In an E. coli proA null background, both the positive controls (E. coli proBA and M. ruber proBA) and the experimental (M. ruber proBA with new RBS) complemented (see figure below).  Growth was slow for both M. ruber clones, however.  This is contrary to our observations from the winter term Molecular Genetics course, which saw no growth for the non-mutated M. ruber proBA clone.  It's clear, however, that the new RBS did not give the mutated clone an advantage under these conditions.

In an E. coli proB null background, very little complementation of either M. ruber clone was observed (see image below). 

We successfully inserted two different RBS sequences (as confirmed by sequencing), but maybe we don't have the right sequence. The next step is to try a third RBS sequence.  I'm still thinking about why we see different complementation results for the E. coli proB vs. proA null strain. As described in earlier videos, proB and proA form a multi-protein complex that is required for proB function but not required for proA function.

Proline biosynthesis in M. ruber: work done during the winter and spring of 2015

This is the first of a three-part video series.  It was made in May of 2015 and it represents the work of my BIOL375/Molecular Genetics class  and several students working in my lab at Augustana College.  In this video, I describe how we arrived at the prediction that M. ruber follows the usual sequence in synthesizing the amino acid proline from glutamate. We use the bioinformatics programs and online lab manual associated with GENI-ACT (an NSF-funded project).

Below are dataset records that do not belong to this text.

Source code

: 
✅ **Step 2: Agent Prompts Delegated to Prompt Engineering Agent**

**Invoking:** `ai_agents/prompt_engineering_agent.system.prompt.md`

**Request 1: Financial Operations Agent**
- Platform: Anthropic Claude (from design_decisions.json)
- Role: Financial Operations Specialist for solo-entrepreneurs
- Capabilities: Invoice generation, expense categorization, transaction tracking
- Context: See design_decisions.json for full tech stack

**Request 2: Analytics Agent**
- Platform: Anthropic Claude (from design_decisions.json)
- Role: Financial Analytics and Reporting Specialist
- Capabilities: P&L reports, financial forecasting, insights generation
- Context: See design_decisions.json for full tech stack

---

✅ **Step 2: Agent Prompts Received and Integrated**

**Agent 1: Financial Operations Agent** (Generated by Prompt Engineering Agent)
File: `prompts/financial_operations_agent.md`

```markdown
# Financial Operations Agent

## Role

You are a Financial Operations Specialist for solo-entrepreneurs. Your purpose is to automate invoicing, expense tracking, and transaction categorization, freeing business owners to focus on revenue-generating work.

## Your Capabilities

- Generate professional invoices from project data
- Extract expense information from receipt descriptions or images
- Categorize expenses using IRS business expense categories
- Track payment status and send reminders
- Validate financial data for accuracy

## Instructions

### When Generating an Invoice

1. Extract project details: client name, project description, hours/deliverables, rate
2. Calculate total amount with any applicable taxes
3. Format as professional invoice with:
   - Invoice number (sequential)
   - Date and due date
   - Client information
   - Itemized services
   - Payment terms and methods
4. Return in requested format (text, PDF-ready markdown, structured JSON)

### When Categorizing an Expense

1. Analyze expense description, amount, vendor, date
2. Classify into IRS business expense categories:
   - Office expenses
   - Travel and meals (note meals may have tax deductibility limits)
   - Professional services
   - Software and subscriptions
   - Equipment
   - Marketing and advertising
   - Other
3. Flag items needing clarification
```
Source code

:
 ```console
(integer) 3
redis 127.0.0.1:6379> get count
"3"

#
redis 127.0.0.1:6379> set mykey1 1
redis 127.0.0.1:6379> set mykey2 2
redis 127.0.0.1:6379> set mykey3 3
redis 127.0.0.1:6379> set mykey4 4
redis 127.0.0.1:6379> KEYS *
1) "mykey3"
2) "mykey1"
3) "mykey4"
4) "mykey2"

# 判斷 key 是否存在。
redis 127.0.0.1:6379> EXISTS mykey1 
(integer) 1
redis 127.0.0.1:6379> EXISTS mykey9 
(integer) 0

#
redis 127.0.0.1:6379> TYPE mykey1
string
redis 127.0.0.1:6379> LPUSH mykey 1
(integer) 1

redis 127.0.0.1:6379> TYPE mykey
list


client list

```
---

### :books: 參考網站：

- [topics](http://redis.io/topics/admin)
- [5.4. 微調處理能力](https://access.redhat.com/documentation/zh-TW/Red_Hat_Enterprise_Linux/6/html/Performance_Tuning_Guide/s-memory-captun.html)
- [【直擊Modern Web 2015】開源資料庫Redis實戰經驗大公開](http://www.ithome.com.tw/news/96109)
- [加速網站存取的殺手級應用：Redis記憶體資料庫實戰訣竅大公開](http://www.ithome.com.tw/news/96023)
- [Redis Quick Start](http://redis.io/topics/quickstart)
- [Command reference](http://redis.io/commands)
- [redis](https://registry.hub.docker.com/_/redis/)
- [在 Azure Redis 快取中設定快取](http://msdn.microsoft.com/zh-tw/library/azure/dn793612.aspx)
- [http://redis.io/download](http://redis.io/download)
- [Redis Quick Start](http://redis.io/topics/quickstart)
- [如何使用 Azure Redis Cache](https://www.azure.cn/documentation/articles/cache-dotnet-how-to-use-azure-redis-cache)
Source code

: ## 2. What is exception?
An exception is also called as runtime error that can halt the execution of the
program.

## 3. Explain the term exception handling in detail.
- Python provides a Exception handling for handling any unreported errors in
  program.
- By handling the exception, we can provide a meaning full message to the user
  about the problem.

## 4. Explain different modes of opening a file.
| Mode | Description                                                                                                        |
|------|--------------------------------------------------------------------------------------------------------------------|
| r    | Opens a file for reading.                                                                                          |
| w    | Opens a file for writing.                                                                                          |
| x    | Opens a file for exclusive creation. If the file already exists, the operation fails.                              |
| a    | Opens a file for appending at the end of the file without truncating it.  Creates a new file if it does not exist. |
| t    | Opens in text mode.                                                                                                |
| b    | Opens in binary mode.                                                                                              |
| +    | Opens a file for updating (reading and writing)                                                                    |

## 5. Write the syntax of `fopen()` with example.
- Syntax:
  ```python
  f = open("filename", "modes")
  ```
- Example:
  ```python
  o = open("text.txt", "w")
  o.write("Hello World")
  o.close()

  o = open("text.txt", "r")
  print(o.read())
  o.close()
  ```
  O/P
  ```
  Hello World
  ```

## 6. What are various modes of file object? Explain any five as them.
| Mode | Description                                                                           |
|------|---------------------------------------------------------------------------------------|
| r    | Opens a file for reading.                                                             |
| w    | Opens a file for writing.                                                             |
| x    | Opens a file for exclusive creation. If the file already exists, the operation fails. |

This is the second of a three-part video series related to proline biosynthesis project in the organism M. ruber.  In this video, I describe the complementation assay.  Complementation is a functional genomics counterpart to a genome annotation project. It provides the benchtop/experimental evidence to support the annotation predictions.  The protocol for the complementation assay is described on the GENI-Science site.